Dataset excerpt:
-------
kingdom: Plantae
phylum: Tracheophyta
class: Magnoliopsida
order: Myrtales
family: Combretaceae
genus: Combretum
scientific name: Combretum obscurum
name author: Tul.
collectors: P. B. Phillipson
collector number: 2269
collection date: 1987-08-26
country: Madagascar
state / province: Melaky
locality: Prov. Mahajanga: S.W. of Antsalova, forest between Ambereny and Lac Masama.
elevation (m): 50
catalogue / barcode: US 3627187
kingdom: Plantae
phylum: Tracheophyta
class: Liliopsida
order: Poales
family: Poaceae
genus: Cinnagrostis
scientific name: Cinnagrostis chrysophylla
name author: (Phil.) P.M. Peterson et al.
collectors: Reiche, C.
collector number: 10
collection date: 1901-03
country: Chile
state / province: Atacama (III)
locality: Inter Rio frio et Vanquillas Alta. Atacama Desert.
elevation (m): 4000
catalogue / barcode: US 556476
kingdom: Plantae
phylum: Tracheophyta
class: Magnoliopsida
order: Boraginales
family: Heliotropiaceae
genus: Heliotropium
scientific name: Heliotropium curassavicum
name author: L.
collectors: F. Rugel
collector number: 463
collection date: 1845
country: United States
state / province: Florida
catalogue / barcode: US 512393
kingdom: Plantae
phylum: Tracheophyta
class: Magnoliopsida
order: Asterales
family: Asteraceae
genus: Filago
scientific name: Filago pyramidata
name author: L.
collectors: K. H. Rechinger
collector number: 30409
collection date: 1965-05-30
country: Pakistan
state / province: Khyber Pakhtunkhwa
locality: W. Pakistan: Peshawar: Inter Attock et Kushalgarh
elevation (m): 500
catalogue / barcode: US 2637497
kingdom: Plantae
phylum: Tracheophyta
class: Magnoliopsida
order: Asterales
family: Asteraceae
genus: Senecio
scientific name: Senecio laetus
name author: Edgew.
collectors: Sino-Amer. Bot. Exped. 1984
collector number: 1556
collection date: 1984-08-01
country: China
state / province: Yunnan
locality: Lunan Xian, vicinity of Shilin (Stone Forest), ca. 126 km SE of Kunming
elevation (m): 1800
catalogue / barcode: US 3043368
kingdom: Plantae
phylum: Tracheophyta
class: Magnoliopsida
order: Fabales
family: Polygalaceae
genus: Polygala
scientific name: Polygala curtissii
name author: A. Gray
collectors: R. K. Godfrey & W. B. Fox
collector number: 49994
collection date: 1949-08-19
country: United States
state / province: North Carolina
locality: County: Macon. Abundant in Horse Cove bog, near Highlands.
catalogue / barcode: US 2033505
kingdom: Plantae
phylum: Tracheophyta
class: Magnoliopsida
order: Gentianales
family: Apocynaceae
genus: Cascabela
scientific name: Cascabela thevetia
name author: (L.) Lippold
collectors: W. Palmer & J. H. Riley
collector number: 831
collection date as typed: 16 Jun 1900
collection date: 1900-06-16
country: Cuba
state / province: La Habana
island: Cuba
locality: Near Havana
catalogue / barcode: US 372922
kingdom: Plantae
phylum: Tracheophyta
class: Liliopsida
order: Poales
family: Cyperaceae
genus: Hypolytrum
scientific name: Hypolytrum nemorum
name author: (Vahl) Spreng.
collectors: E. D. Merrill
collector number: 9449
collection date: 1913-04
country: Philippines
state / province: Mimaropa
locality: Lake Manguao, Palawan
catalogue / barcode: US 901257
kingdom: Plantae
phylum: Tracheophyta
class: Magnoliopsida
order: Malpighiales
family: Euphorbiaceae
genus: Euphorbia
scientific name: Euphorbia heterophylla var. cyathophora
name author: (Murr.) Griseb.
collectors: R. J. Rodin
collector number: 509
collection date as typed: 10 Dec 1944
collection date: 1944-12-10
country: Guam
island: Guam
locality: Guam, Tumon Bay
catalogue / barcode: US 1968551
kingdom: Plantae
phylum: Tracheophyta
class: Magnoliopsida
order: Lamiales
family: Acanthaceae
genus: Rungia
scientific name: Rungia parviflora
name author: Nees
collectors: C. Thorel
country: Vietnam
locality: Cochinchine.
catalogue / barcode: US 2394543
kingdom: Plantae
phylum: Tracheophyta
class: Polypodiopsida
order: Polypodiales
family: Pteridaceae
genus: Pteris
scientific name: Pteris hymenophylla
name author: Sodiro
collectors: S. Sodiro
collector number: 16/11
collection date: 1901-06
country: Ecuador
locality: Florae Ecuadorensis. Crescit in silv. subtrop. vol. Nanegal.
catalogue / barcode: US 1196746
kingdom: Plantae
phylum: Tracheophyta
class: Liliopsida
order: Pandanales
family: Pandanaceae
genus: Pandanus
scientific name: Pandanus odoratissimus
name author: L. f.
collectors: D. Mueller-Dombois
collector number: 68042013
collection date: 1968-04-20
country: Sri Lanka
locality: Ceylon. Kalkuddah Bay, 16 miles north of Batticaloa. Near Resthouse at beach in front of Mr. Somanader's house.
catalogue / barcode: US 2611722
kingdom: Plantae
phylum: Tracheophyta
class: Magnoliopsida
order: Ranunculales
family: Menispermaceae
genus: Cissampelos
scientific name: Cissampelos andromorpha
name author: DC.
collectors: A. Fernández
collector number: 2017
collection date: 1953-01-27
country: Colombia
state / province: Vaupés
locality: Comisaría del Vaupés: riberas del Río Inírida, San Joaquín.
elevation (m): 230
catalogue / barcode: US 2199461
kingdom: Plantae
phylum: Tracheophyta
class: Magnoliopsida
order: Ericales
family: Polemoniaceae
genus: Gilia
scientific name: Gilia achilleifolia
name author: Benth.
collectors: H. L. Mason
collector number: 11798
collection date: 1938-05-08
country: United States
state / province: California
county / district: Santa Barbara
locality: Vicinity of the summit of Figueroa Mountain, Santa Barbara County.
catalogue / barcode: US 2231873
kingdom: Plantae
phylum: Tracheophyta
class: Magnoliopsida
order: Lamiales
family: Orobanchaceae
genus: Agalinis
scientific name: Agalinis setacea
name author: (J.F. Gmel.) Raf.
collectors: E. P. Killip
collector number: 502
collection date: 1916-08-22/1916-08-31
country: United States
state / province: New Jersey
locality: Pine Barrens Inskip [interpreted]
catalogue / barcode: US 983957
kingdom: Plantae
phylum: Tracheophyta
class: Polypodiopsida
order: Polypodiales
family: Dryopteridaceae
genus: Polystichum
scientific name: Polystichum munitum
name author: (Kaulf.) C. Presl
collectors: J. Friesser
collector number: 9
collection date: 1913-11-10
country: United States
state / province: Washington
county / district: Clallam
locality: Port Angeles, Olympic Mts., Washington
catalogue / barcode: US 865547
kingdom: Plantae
-------
Render all of the data above as a numbered list, leaving out any blank lines.

1. kingdom: Plantae
2. phylum: Tracheophyta
3. class: Magnoliopsida
4. order: Myrtales
5. family: Combretaceae
6. genus: Combretum
7. scientific name: Combretum obscurum
8. name author: Tul.
9. collectors: P. B. Phillipson
10. collector number: 2269
11. collection date: 1987-08-26
12. country: Madagascar
13. state / province: Melaky
14. locality: Prov. Mahajanga: S.W. of Antsalova, forest between Ambereny and Lac Masama.
15. elevation (m): 50
16. catalogue / barcode: US 3627187
17. kingdom: Plantae
18. phylum: Tracheophyta
19. class: Liliopsida
20. order: Poales
21. family: Poaceae
22. genus: Cinnagrostis
23. scientific name: Cinnagrostis chrysophylla
24. name author: (Phil.) P.M. Peterson et al.
25. collectors: Reiche, C.
26. collector number: 10
27. collection date: 1901-03
28. country: Chile
29. state / province: Atacama (III)
30. locality: Inter Rio frio et Vanquillas Alta. Atacama Desert.
31. elevation (m): 4000
32. catalogue / barcode: US 556476
33. kingdom: Plantae
34. phylum: Tracheophyta
35. class: Magnoliopsida
36. order: Boraginales
37. family: Heliotropiaceae
38. genus: Heliotropium
39. scientific name: Heliotropium curassavicum
40. name author: L.
41. collectors: F. Rugel
42. collector number: 463
43. collection date: 1845
44. country: United States
45. state / province: Florida
46. catalogue / barcode: US 512393
47. kingdom: Plantae
48. phylum: Tracheophyta
49. class: Magnoliopsida
50. order: Asterales
51. family: Asteraceae
52. genus: Filago
53. scientific name: Filago pyramidata
54. name author: L.
55. collectors: K. H. Rechinger
56. collector number: 30409
57. collection date: 1965-05-30
58. country: Pakistan
59. state / province: Khyber Pakhtunkhwa
60. locality: W. Pakistan: Peshawar: Inter Attock et Kushalgarh
61. elevation (m): 500
62. catalogue / barcode: US 2637497
63. kingdom: Plantae
64. phylum: Tracheophyta
65. class: Magnoliopsida
66. order: Asterales
67. family: Asteraceae
68. genus: Senecio
69. scientific name: Senecio laetus
70. name author: Edgew.
71. collectors: Sino-Amer. Bot. Exped. 1984
72. collector number: 1556
73. collection date: 1984-08-01
74. country: China
75. state / province: Yunnan
76. locality: Lunan Xian, vicinity of Shilin (Stone Forest), ca. 126 km SE of Kunming
77. elevation (m): 1800
78. catalogue / barcode: US 3043368
79. kingdom: Plantae
80. phylum: Tracheophyta
81. class: Magnoliopsida
82. order: Fabales
83. family: Polygalaceae
84. genus: Polygala
85. scientific name: Polygala curtissii
86. name author: A. Gray
87. collectors: R. K. Godfrey & W. B. Fox
88. collector number: 49994
89. collection date: 1949-08-19
90. country: United States
91. state / province: North Carolina
92. locality: County: Macon. Abundant in Horse Cove bog, near Highlands.
93. catalogue / barcode: US 2033505
94. kingdom: Plantae
95. phylum: Tracheophyta
96. class: Magnoliopsida
97. order: Gentianales
98. family: Apocynaceae
99. genus: Cascabela
100. scientific name: Cascabela thevetia
101. name author: (L.) Lippold
102. collectors: W. Palmer & J. H. Riley
103. collector number: 831
104. collection date as typed: 16 Jun 1900
105. collection date: 1900-06-16
106. country: Cuba
107. state / province: La Habana
108. island: Cuba
109. locality: Near Havana
110. catalogue / barcode: US 372922
111. kingdom: Plantae
112. phylum: Tracheophyta
113. class: Liliopsida
114. order: Poales
115. family: Cyperaceae
116. genus: Hypolytrum
117. scientific name: Hypolytrum nemorum
118. name author: (Vahl) Spreng.
119. collectors: E. D. Merrill
120. collector number: 9449
121. collection date: 1913-04
122. country: Philippines
123. state / province: Mimaropa
124. locality: Lake Manguao, Palawan
125. catalogue / barcode: US 901257
126. kingdom: Plantae
127. phylum: Tracheophyta
128. class: Magnoliopsida
129. order: Malpighiales
130. family: Euphorbiaceae
131. genus: Euphorbia
132. scientific name: Euphorbia heterophylla var. cyathophora
133. name author: (Murr.) Griseb.
134. collectors: R. J. Rodin
135. collector number: 509
136. collection date as typed: 10 Dec 1944
137. collection date: 1944-12-10
138. country: Guam
139. island: Guam
140. locality: Guam, Tumon Bay
141. catalogue / barcode: US 1968551
142. kingdom: Plantae
143. phylum: Tracheophyta
144. class: Magnoliopsida
145. order: Lamiales
146. family: Acanthaceae
147. genus: Rungia
148. scientific name: Rungia parviflora
149. name author: Nees
150. collectors: C. Thorel
151. country: Vietnam
152. locality: Cochinchine.
153. catalogue / barcode: US 2394543
154. kingdom: Plantae
155. phylum: Tracheophyta
156. class: Polypodiopsida
157. order: Polypodiales
158. family: Pteridaceae
159. genus: Pteris
160. scientific name: Pteris hymenophylla
161. name author: Sodiro
162. collectors: S. Sodiro
163. collector number: 16/11
164. collection date: 1901-06
165. country: Ecuador
166. locality: Florae Ecuadorensis. Crescit in silv. subtrop. vol. Nanegal.
167. catalogue / barcode: US 1196746
168. kingdom: Plantae
169. phylum: Tracheophyta
170. class: Liliopsida
171. order: Pandanales
172. family: Pandanaceae
173. genus: Pandanus
174. scientific name: Pandanus odoratissimus
175. name author: L. f.
176. collectors: D. Mueller-Dombois
177. collector number: 68042013
178. collection date: 1968-04-20
179. country: Sri Lanka
180. locality: Ceylon. Kalkuddah Bay, 16 miles north of Batticaloa. Near Resthouse at beach in front of Mr. Somanader's house.
181. catalogue / barcode: US 2611722
182. kingdom: Plantae
183. phylum: Tracheophyta
184. class: Magnoliopsida
185. order: Ranunculales
186. family: Menispermaceae
187. genus: Cissampelos
188. scientific name: Cissampelos andromorpha
189. name author: DC.
190. collectors: A. Fernández
191. collector number: 2017
192. collection date: 1953-01-27
193. country: Colombia
194. state / province: Vaupés
195. locality: Comisaría del Vaupés: riberas del Río Inírida, San Joaquín.
196. elevation (m): 230
197. catalogue / barcode: US 2199461
198. kingdom: Plantae
199. phylum: Tracheophyta
200. class: Magnoliopsida
201. order: Ericales
202. family: Polemoniaceae
203. genus: Gilia
204. scientific name: Gilia achilleifolia
205. name author: Benth.
206. collectors: H. L. Mason
207. collector number: 11798
208. collection date: 1938-05-08
209. country: United States
210. state / province: California
211. county / district: Santa Barbara
212. locality: Vicinity of the summit of Figueroa Mountain, Santa Barbara County.
213. catalogue / barcode: US 2231873
214. kingdom: Plantae
215. phylum: Tracheophyta
216. class: Magnoliopsida
217. order: Lamiales
218. family: Orobanchaceae
219. genus: Agalinis
220. scientific name: Agalinis setacea
221. name author: (J.F. Gmel.) Raf.
222. collectors: E. P. Killip
223. collector number: 502
224. collection date: 1916-08-22/1916-08-31
225. country: United States
226. state / province: New Jersey
227. locality: Pine Barrens Inskip [interpreted]
228. catalogue / barcode: US 983957
229. kingdom: Plantae
230. phylum: Tracheophyta
231. class: Polypodiopsida
232. order: Polypodiales
233. family: Dryopteridaceae
234. genus: Polystichum
235. scientific name: Polystichum munitum
236. name author: (Kaulf.) C. Presl
237. collectors: J. Friesser
238. collector number: 9
239. collection date: 1913-11-10
240. country: United States
241. state / province: Washington
242. county / district: Clallam
243. locality: Port Angeles, Olympic Mts., Washington
244. catalogue / barcode: US 865547
245. kingdom: Plantae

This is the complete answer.